Task
Output each of the records below word for word, and leave the pictures out of your answer.

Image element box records
.....
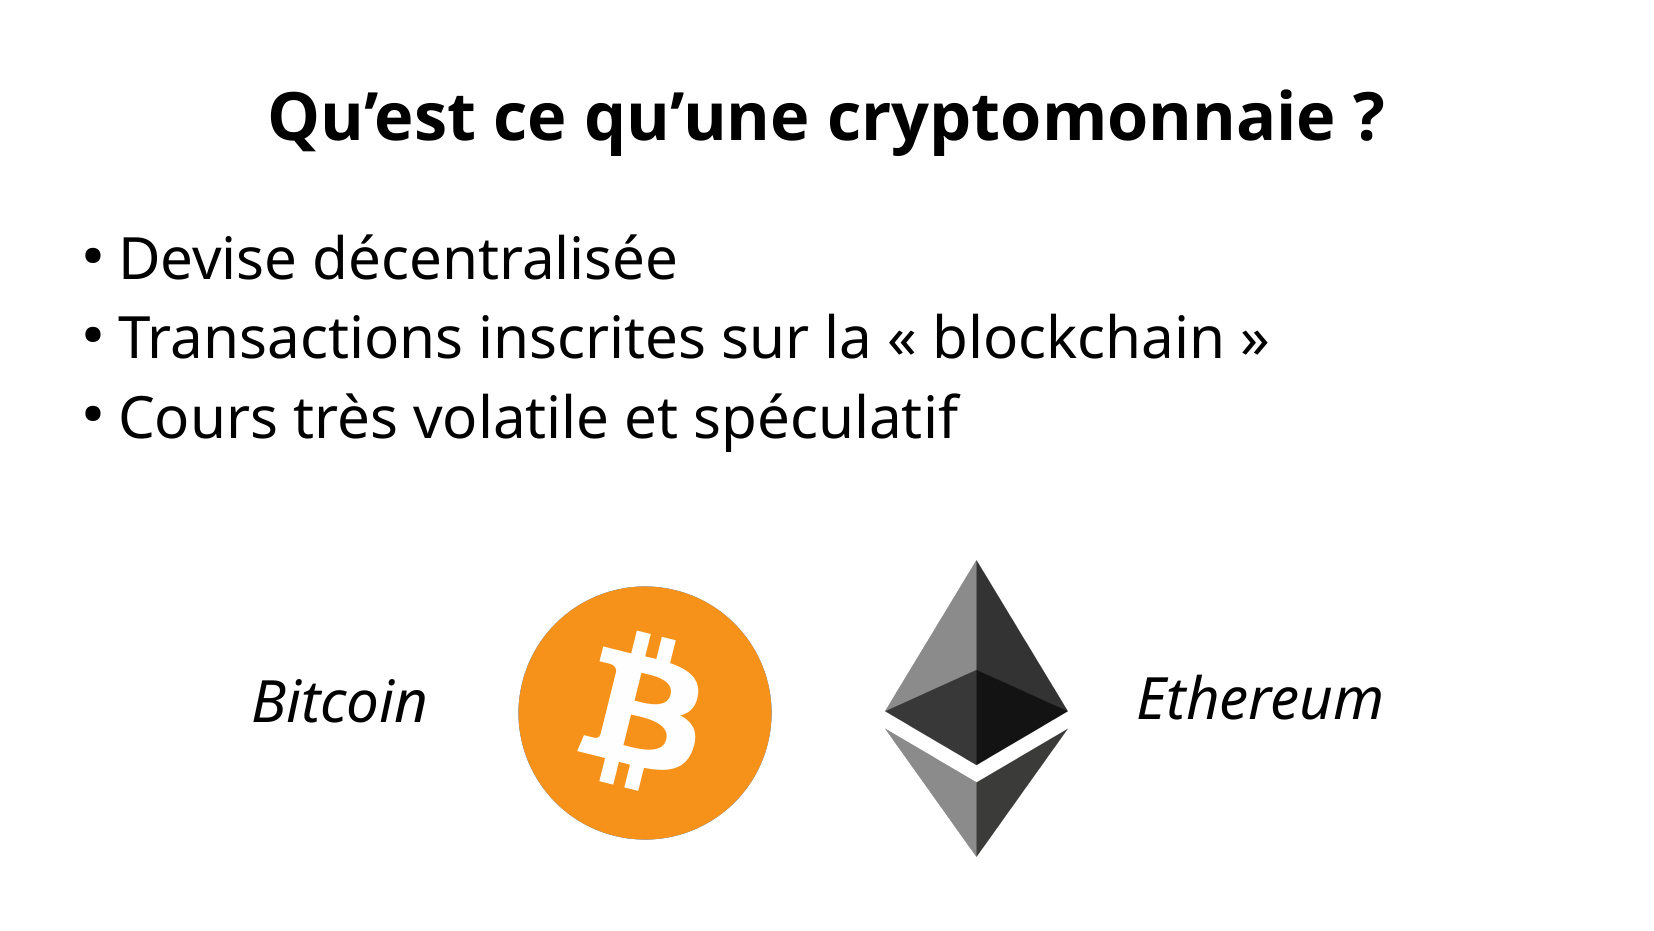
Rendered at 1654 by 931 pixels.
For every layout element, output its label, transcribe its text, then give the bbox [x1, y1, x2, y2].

picture [501, 569, 789, 857]
subtitle Devise décentralisée Transactions inscrites sur la « blockchain » Cours très volatile et spéculatif [82, 217, 1571, 757]
picture [885, 560, 1068, 857]
text_box Bitcoin [236, 653, 680, 757]
text_box Ethereum [1122, 649, 1565, 754]
title Qu’est ce qu’une cryptomonnaie ? [82, 37, 1571, 193]
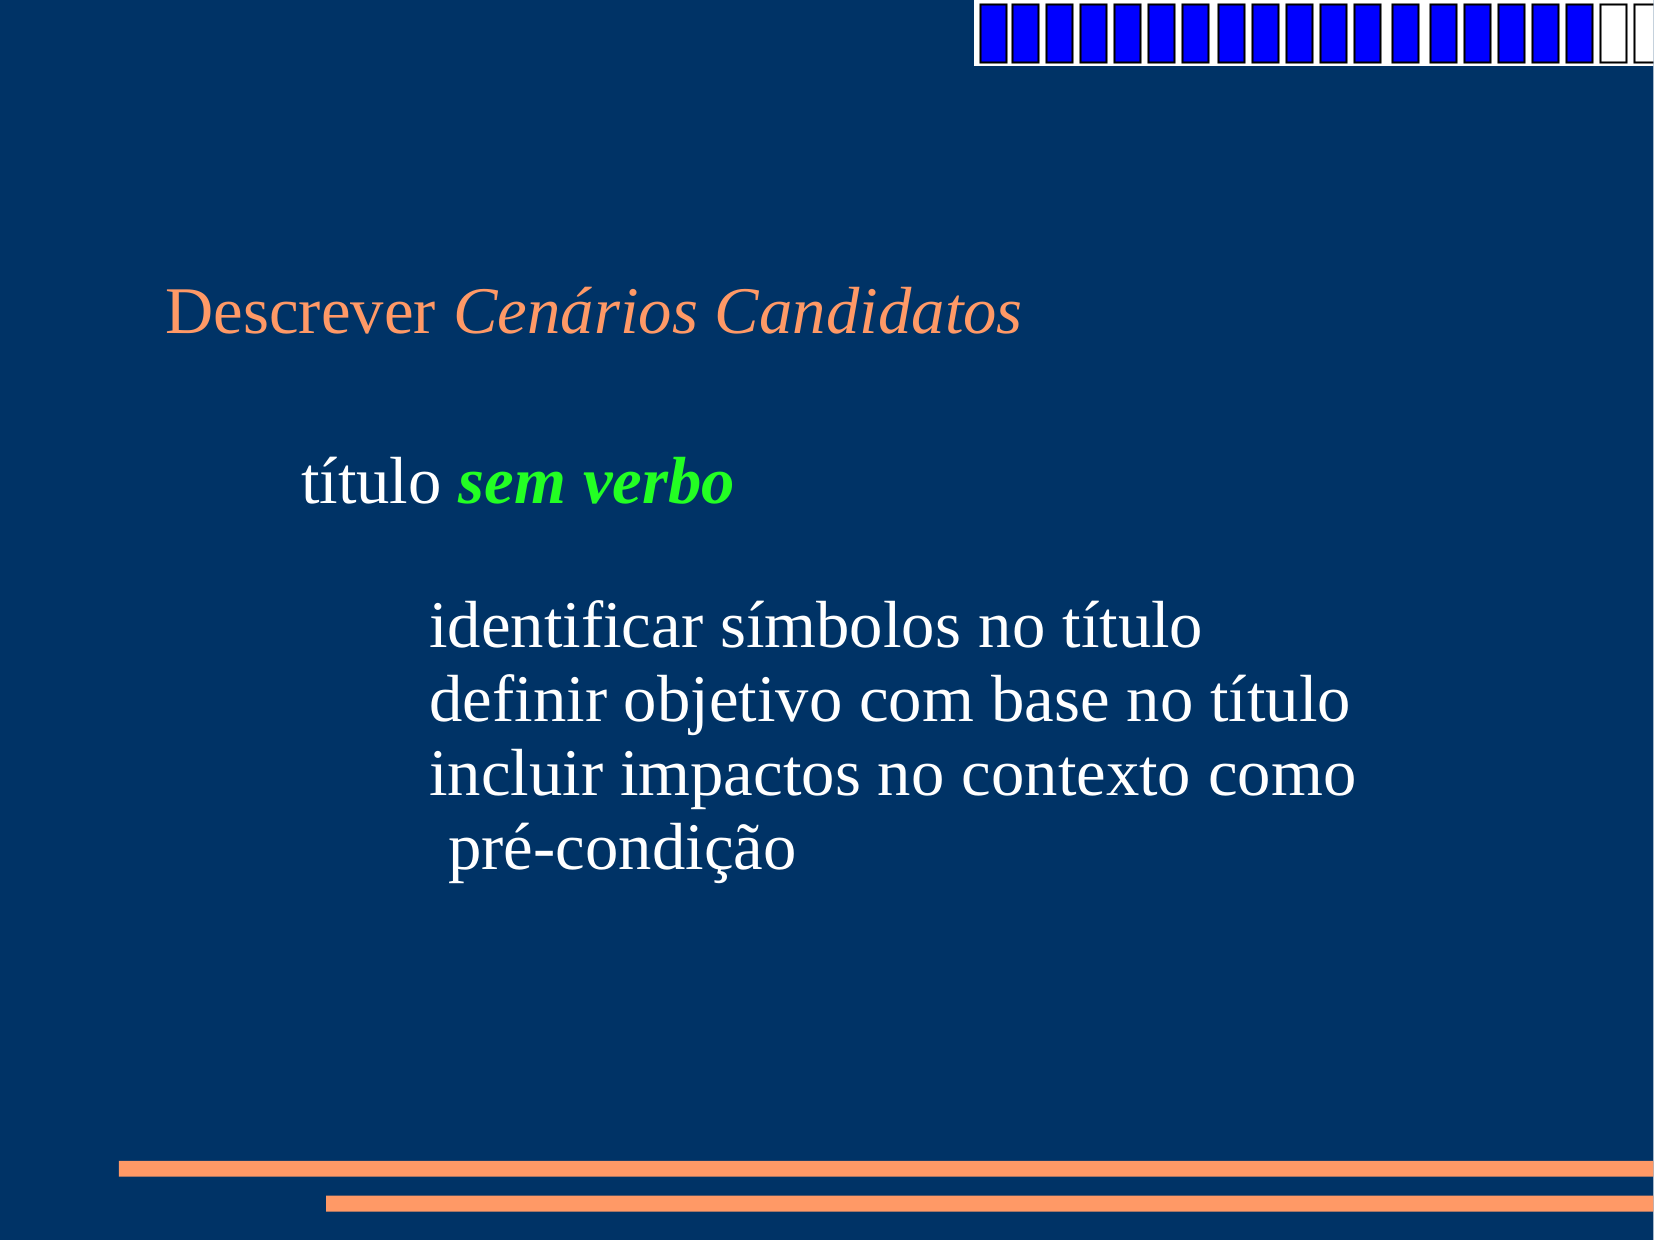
.....
Task output
Rendered at 1654 by 931 pixels.
For every layout element, output its label, transcribe its text, then give the bbox [x1, y1, x2, y2].

picture [501, 569, 789, 857]
subtitle Devise décentralisée Transactions inscrites sur la « blockchain » Cours très volatile et spéculatif [82, 217, 1571, 757]
picture [885, 560, 1068, 857]
text_box Bitcoin [236, 653, 680, 757]
text_box Ethereum [1122, 649, 1565, 754]
title Qu’est ce qu’une cryptomonnaie ? [82, 37, 1571, 193]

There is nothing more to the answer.